Все более и более внимательно вглядывалась она в его лицо, старательно ухаживала за обедом и ужином. «Я тебя по-нашему буду звать, Юркой, ладно?» — спросила однажды. «Ладно». — «А ты меня зови Зоськой», — смеялась каким-то собственным мыслям или догадкам. «А хочешь, я тебе спою?» — и тут же начала вполголоса некую длинную печальную песню. «Хорошо пою?.. Могу и веселые песни, но если веселые — надо плясать, а я не могу, толстая. Сплю, наверно, много, потому. Люблю спать. — Опять смеялась с каким-то непонятным значением. — А немцы толстых не любят?..» — «Почему, всяких любят». Могла посреди разговора подняться и, не прощаясь, отправиться спать. А могла среди ночи разбудить странным вопросом: «А песни тебе наши нравятся? У немцев — какие?» — «Я здесь родился, мало их знаю». — «Жалко. Наши песни для вас чужие. А вообще, какие вы, немцы? Как евреи или другие?» — «Другие». — «А веры вы какой?» — «Как кто. Наша семья — лютеране». — «Хорошая вера?» — «Хорошая». Умолкала, о чем-то думая, размышляя. «Нет, этого мне не понять». А порой ставила еду на стол и надолго уходила из дому.
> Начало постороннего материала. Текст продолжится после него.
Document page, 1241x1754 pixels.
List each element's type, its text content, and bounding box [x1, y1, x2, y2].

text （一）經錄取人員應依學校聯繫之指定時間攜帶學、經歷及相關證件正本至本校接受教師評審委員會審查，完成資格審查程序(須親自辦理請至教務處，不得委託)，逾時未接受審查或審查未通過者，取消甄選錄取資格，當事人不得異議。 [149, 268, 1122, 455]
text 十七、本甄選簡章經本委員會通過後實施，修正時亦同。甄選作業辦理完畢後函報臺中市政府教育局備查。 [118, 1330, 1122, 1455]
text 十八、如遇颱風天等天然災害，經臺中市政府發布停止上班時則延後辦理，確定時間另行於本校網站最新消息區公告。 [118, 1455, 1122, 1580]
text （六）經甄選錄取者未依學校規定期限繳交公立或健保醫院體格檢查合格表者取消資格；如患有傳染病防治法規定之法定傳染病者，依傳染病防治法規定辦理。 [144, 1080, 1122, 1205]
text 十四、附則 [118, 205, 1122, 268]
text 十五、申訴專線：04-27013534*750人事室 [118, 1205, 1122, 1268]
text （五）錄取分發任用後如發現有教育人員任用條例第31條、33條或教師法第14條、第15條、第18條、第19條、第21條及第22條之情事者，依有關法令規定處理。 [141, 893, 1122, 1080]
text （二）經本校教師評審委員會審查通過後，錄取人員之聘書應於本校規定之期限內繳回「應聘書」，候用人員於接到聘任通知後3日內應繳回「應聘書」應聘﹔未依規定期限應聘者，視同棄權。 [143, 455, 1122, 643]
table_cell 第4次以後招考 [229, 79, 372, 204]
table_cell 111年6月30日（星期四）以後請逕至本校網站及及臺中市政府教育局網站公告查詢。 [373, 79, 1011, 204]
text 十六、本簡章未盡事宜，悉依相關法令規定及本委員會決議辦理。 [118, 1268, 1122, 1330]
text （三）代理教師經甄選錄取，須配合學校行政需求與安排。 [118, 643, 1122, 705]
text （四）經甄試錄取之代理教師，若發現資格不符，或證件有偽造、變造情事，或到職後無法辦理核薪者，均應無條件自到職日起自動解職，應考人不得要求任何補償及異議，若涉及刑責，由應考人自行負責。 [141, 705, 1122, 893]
Сквозь сон он слышал, как она возвращалась, разбирала постель, тихо вздыхала. Деревянный топчан долго поскрипывал под ее крупным телом. «Тебе там, на топчане, не мулко? — однажды среди ночи спросила она. — Узкий топчан, только сидеть. Хозяин мой сбил на случай запоя, чтоб не мешать мне. Хороший был человек. — И вдруг сердито добавила: — А коли мулко, полезай на печь».